Building a Completely Offline AI Voice Assistant with OpenClaw and Whisper

We have become so accustomed to relying on OpenAI or Google servers for every AI task that we often forget the massive amount of computing power sitting right on our desks. If you think about it, sending every spoken word to the cloud just to turn on a light or summarize a local file isn't just latency-inefficient - it's a massive privacy concern.

Today, I want to show you how I built a completely offline AI voice assistant using OpenClaw, Whisper for speech-to-text, a local LLM via Ollama, and a local Text-to-Speech (TTS) engine. No paid APIs, zero data sent to external servers, and ultra-low latency.

The Tech Stack

To make everything run smoothly locally, I used this stack:

OpenClaw: The orchestrator that glues all the pieces together.
OpenAI Whisper (Local): The open-source model for speech-to-text. With OpenClaw's native skill, it runs directly on your local CPU or GPU.
Ollama + Qwen 3.5 / Llama 3: The "brain" of the assistant. It runs locally and handles all the reasoning.
Local TTS: Audio generation (e.g., Fish Audio S2 or OpenClaw's built-in TTS tools).

Step 1: Setting up Whisper Locally

The first step is giving our agent the ability to hear. OpenClaw has a native skill for Whisper that requires zero API keys.

To activate it, simply add it to your agent's manifest:

skills:
  - name: openai-whisper
    config:
      model: "base" # You can use "small" or "medium" if you have enough RAM
      language: "en"

When you start OpenClaw, the skill will download the Whisper model weights and be ready to transcribe audio files. The beauty of this setup is that you can pipe your microphone input using sox or ffmpeg via an exec command directly into the skill.

Need help with AI integration?

Get in touch for a consultation on implementing privacy-first AI tools in your business.

Contact Me

Step 2: Connecting the LLM via Ollama

Now that the agent can "hear", it needs to "think". To keep everything strictly offline, I pointed OpenClaw to my local Ollama server (running on my Mac Mini).

In the OpenClaw gateway config.json file, set Ollama as the primary provider:

{
  "provider": "ollama",
  "default_model": "qwen2.5-coder:7b",
  "api_base": "http://127.0.0.1:11434"
}

Models like Qwen 2.5 or Llama 3 (8B/7B range) are perfect for this: they are incredibly fast, understand context well, and consume very little VRAM. If you need help with this step, I wrote a dedicated guide on setting up OpenClaw with Ollama.

Step 3: Giving the Agent a Voice with TTS

Finally, the agent needs to respond out loud. OpenClaw includes a built-in tts tool that can route to various providers. For a 100% offline setup, you can hook into macOS's native speech synthesis or an engine like Fish Speech S2.

You just need to instruct the agent through its SOUL.md: "You are a voice assistant. Keep your answers concise. After generating your text response, always use the tts tool to read your answer out loud. Speak in English."

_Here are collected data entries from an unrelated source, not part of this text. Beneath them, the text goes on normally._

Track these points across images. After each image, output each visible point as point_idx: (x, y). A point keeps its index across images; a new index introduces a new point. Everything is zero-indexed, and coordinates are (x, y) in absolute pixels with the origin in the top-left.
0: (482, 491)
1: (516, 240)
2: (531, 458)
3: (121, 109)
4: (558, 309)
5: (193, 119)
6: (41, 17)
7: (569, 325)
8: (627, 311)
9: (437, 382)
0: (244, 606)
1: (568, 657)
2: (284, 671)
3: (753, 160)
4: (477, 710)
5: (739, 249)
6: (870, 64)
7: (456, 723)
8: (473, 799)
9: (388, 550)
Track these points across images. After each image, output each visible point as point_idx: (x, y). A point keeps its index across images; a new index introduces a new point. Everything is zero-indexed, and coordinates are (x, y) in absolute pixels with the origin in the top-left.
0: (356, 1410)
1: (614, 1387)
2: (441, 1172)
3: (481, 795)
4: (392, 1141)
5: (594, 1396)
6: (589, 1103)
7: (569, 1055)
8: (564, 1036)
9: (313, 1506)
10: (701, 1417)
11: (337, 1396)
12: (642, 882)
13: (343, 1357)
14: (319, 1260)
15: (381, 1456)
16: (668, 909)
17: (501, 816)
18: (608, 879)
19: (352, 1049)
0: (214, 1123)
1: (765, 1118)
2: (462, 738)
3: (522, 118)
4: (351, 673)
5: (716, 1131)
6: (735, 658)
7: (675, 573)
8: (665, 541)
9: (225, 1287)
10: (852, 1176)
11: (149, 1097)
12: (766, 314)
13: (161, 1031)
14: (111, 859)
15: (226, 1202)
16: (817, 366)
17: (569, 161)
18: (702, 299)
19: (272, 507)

# Example of an internal tool call by the agent
call:tts {
  "text": "I have started the development server as requested. Is there anything else you need?"
}

The Final Result

Putting it all together, you get a seamless workflow: you speak into your microphone, a background script saves a temporary audio file and triggers OpenClaw. OpenClaw uses Whisper to transcribe it, passes the text to the local LLM to formulate a response, and finally executes the TTS command to speak back to you.

The latency (from the end of your sentence to the start of the audio response) on my Mac M2 is about 2-3 seconds. Not bad at all for a system that doesn't use the Internet, is completely private, and costs absolutely zero in API fees!

Building offline agentic workflows isn't just for hardcore tinkerers anymore. Frameworks like OpenClaw are making this infrastructure accessible to anyone who can write a few lines of configuration.